→ **ACTION ITEM**: Nothing but the line containing "none -> bowl [143,563,278,658]" and the lines after it in the entries below should appear, each repeated exactly.

→ **DATA SUPPLIED**:
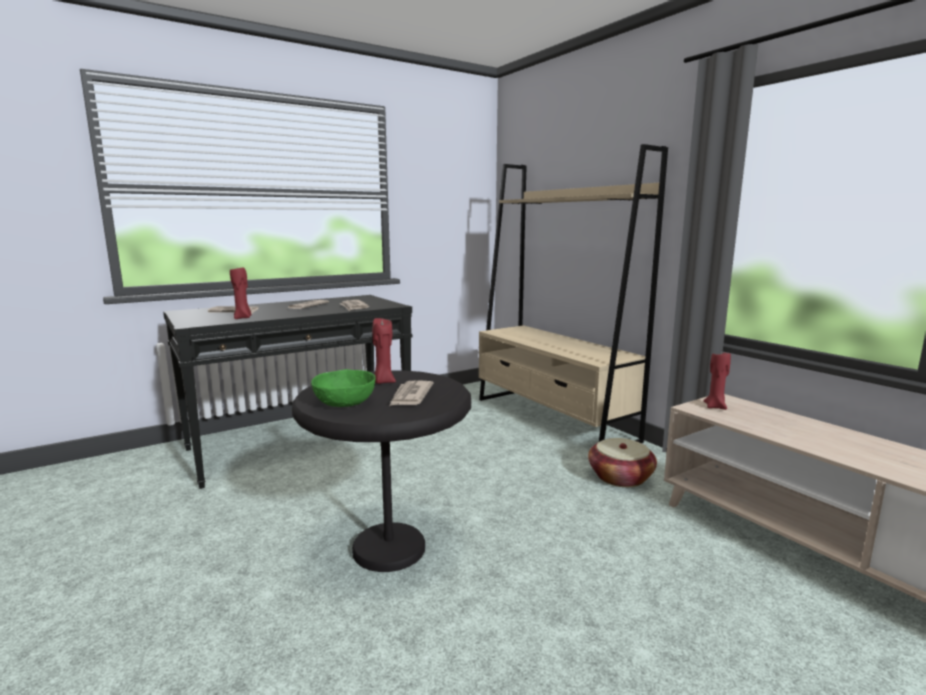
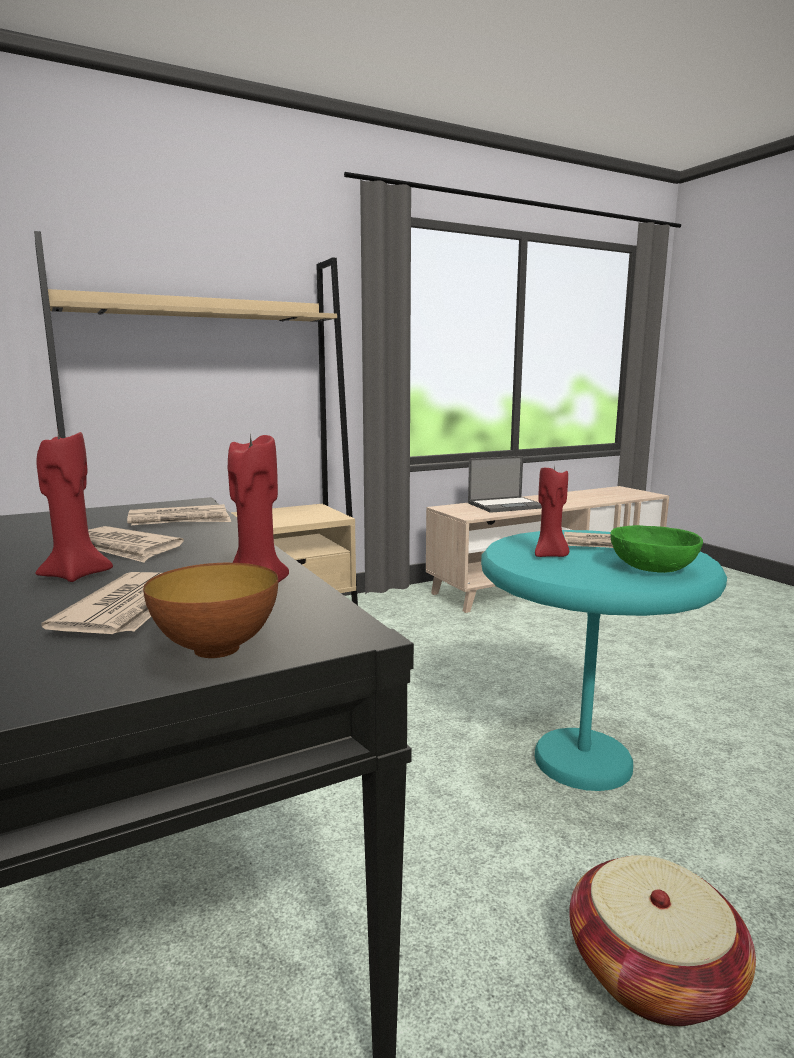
camera: 85 degrees left, 0 degrees up
black side table [292,370,471,572] -> turquoise side table [481,530,727,791]
basket [588,438,657,487] -> basket moved to [569,855,756,1026]
red candle [703,351,731,410] -> red candle moved to [35,428,113,582]
none -> bowl [143,563,278,658]
none -> laptop [468,456,542,513]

→ **ANSWER FOR THE TASK**:
none -> bowl [143,563,278,658]
none -> laptop [468,456,542,513]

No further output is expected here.